[Records from a collection]
--*--
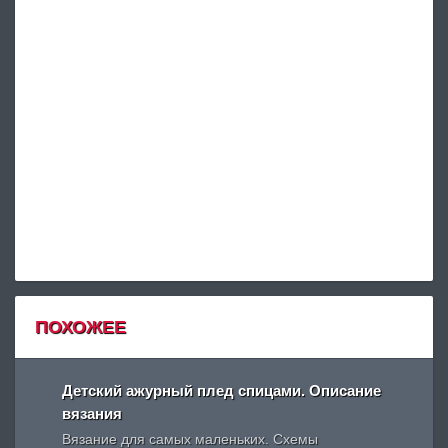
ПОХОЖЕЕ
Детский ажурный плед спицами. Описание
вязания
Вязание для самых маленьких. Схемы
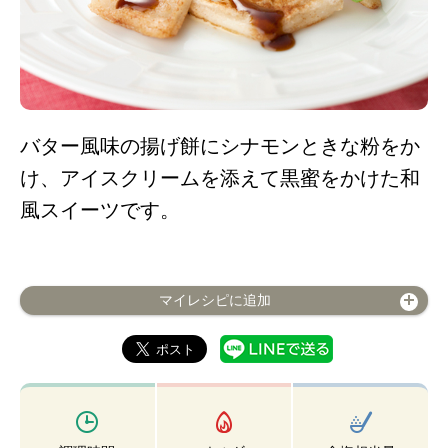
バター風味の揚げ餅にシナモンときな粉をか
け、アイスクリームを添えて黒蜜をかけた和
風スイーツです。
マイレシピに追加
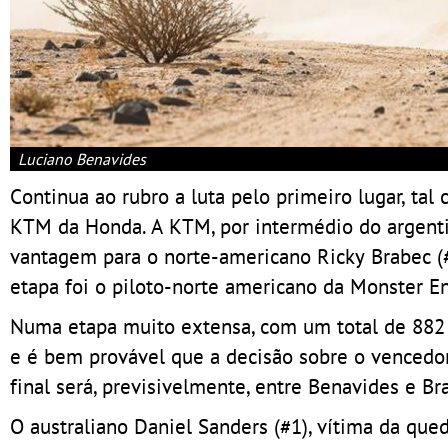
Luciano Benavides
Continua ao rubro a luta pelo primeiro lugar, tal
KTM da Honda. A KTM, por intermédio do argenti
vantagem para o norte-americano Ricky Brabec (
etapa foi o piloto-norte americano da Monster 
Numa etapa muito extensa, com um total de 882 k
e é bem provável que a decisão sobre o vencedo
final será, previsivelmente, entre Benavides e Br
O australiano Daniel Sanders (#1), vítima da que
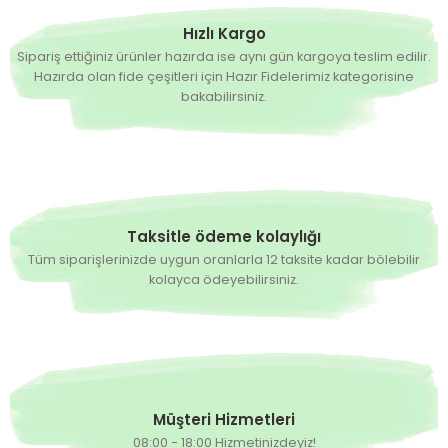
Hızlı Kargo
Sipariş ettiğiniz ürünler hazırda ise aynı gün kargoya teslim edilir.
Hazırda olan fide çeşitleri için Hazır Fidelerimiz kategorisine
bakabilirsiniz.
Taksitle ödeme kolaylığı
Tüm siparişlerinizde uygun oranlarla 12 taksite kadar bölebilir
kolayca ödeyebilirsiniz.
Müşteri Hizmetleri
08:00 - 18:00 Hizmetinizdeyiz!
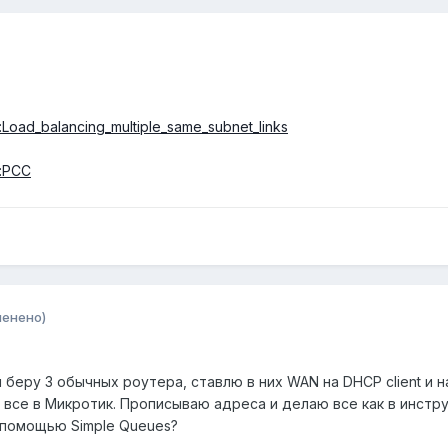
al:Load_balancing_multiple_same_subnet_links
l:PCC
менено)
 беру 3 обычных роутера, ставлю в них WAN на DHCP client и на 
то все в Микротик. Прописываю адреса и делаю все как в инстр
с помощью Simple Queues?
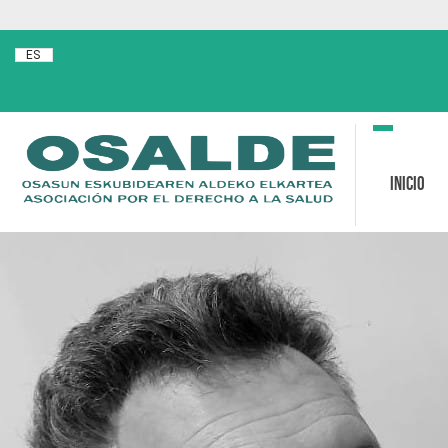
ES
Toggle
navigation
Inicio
--*--
INSTRUCTION: Above are the records; report each line in them that includes the word "americano".

RESPONSE BOX:
vantagem para o norte-americano Ricky Brabec (
etapa foi o piloto-norte americano da Monster 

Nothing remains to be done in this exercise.